It's not just AI.
I grew up with borrowed ZX Spectrum manuals that detailed the Z80 assembly language, (a clone of) a Red Book that came with the (clone of a) Apple II computer that had assembly listings, and fold-out circuit-board diagrams for the whole computer. I taught myself C++ from the manual that came with Borland Turbo C++ and the Waite Group C book. I laughed out loud at footnotes in the Camel book, which I read from the start through to where it becomes a reference. I read Sedgewick's Algorithms cover to cover for fun when I found it in a local library as a teenager. I borrowed the ancient "build a flight simulator" book from a friend in high school.
I've bought books by Kleppmann, Julia Evans, and Hillel Wayne's in-progress book on proofs. I owned the gang of four design patterns book (although I won't pretend -- like everyone else -- to have done more than skim a few patterns!)
And yet.
For many, many years now every time I've wondered into a bookstore, and meandered over to the fondly-remembered computer books section with a sense of nostalgia, I've just been deeply disappointed and sad.
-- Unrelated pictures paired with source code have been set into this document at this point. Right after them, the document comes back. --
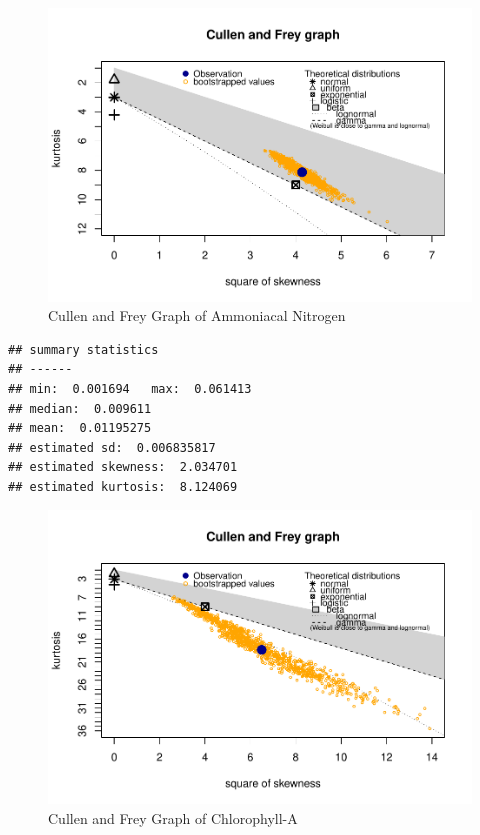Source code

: \documentclass[
]{article}
\begin{document}
\begin{figure}
\centering
\includegraphics{Final-Report_files/figure-latex/cfNH4N-1.pdf}
\caption{\label{fig:cfNH4N}Cullen and Frey Graph of Ammoniacal Nitrogen}
\end{figure}

\begin{verbatim}
## summary statistics
## ------
## min:  0.001694   max:  0.061413 
## median:  0.009611 
## mean:  0.01195275 
## estimated sd:  0.006835817 
## estimated skewness:  2.034701 
## estimated kurtosis:  8.124069
\end{verbatim}

\begin{figure}
\centering
\includegraphics{Final-Report_files/figure-latex/cfCHLA-1.pdf}
\caption{\label{fig:cfCHLA}Cullen and Frey Graph of Chlorophyll-A}
\end{figure}
\end{document}

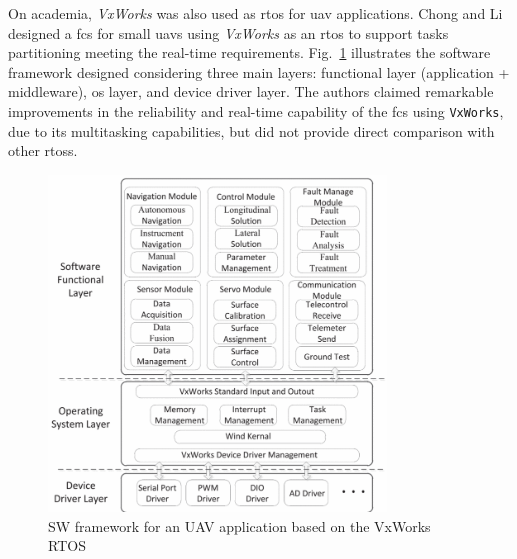 On academia, \emph{VxWorks} was also used as \gls{rtos} for \gls{uav}
applications. Chong and Li~\cite{vxworksFCS} designed a \gls{fcs} for small
\glspl{uav} using \emph{VxWorks} as an \gls{rtos} to support tasks partitioning
meeting the real-time requirements. Fig.~\ref{fig:vxworks-sw-arch} illustrates
the software framework designed considering three main layers: functional layer
(application + middleware), \gls{os} layer, and device driver layer. The authors
claimed remarkable improvements in the reliability and real-time capability of
the \gls{fcs} using \lstinline{VxWorks}, due to its multitasking capabilities, but did not provide direct comparison with
other \glspl{rtos}.

\begin{figure}[!hbt]
  \centering
  \includegraphics[width=0.8\textwidth]{./img/png/vxworks-sw-arch.png} 
  \caption[SW framework for an UAV application based on the VxWorks
    RTOS~]{SW framework for an UAV application based on the VxWorks
    RTOS~\cite{vxworksFCS}\footnotemark}%
  \label{fig:vxworks-sw-arch}
\end{figure}
%
%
If you're lucky, you'll find one or two books that look worth reading, and the rest is just the product of some giant publishing machine whose sole purpose seems to be to fleece unsuspecting neophytes of their money by pushing on them hastily written books on whatever the current fad is. Often when you look at the publication date and compare it to the release date of the software, it's obvious you couldn't write a _good_ book that fast.
And they're all huge. The C Programming Language, Javascript: the good parts, and The Go Programming Language are just about the only three examples I know of where concision was considered a virtue. Most are just fluffy as hell, which is offensive to the kind of mind that wants to learn a programming language.
Add to that the observation in the article that paper books for programming languages are inherently weird.
So yeah, nobody cracks open a programming book anymore, but there are lots of compelling reasons beside AI, reasons that make you grateful if AI can save you from having to wade through an ocean of dreck.
I can imagine a heavily curated shelf of programming books, and it would be a thing of beauty, a collection of potent fireworks shot into the dark of the unknown. But, like, who would go to Barnes and Noble or whatever and actually see it, and actually buy something?